Diversity Reigns At The 18th Jio MAMI Mumbai Film Festival
Actress Jacqueline Fernandez was the host of the 18th Jio Mami – Mumbai Film Festival’s opening ceremony, held at the Royal Opera House, India's only surviving opera house, a newly restored auditorium with three tiers has 574 seats, full with Bollywood celebrities like Aamir Khan, Jaya Bachchan, Kalki Koechlin, Anurag Kashyap, Shyam Benegal and Huma Qureshi among others. Khan took the stage to present the International Excellence in Cinema Award to Chinese film director and screenwriter Jia Zhangke, Bachchan presented the award for Indian Excellence in Cinema to director and screenwriter Sai Paranjpye.
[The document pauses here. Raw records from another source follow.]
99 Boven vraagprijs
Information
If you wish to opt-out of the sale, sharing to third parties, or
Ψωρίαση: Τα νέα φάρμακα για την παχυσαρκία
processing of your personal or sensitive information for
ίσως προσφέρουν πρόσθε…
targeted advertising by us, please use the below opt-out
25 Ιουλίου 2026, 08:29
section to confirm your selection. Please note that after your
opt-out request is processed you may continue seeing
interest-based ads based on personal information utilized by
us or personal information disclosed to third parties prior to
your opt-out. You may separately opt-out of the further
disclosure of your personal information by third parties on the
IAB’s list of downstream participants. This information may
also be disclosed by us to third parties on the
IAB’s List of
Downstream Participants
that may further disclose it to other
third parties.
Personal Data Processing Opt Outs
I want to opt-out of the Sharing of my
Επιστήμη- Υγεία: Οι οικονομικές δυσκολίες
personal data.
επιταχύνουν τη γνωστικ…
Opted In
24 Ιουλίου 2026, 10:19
Musician Shankar Mahadevan closed the ceremony with his performance.
The glamour continued at the Opening Party at Antilla, a billion-dollar estate owned by one of the world’s richest businessmen ,Mukesh Ambani and his wife Nita M. Ambani, who is Jio MAMI’s co-chair and one of the festival’s trustees (A story goes that the family doesn’t live there because they are concerned the building fails to conform with the ancient Indian architectural principles of Vastu shastra, and fear the home will curse them with bad luck…). The venue was like a movie set with a golden Shiva statue and service tables full of vegetarian food.
Opening events were divided into two different days. The festival’s opening film, A Death in the Gunj, a story about a shy student who has failed his semester and is hiding the secret from his family on their vacation, the film is actress Konkona Sen Sharma’s directorial debut (she also wrote the screenplay). At the end of the festival Sen Sharma won the best Indian female filmmaker award.
A Death in the Gunj’s cast and crew joined local and international guests at the party that held at the art gallery Maskara by director, producer, and Jio MAMI’s chair Kiran Rao together in conjunction with the Hollywood Foreign Press Association. One of the attendees was composer Mychael Danna, a Golden Globe winner for the score for Ang Lee’s Life of Pi in 2013. He’s been visiting India quite frequently for the last two decades and agrees with other MAMI guests that Indian cinema has changed lately – Bollywood is still a strong brand in India, but different digital platforms have created new opportunities for independent Indian movies, in other languages other than Hindi and English. Digital media has given more options for young filmmakers and social media has given these filmmakers a chance to communicate with likeminded people around the world.
The Jio MAMI Mumbai Film Festival is as diverse as the city that hosts it. There is something for everyone – 175 entries includeing movies from contemporary India to restored classics, world cinema and children’s films. The subject matters range from complicated Indian or world political issues to just everyday life. The most heated political conversation during the festival was a very currentlocal issue- should Pakistani actors and technicians be banned from working in India after a terror attack by Pakistani insurgents claimed the lives of 18 soldiers from the Indian Army in an area called Line of Control, a military control line between the two countries?
But not everything was political. Besides screenings the festival offered activities like filmmakers’ boot camps, screenwriting workshops, panel discussions, sneak peek into the possibilities of virtual reality, a brunch with women in film, and even conversation about fashion in film. There was also an evening with Polish director and screenwriter Tomasz Wasilewski and one with an American film director, writer, and cinematographer Cary Fukunaga.
Overall, the 18th Jio MAMI Mumbai Film Festival was a celebration of cinema.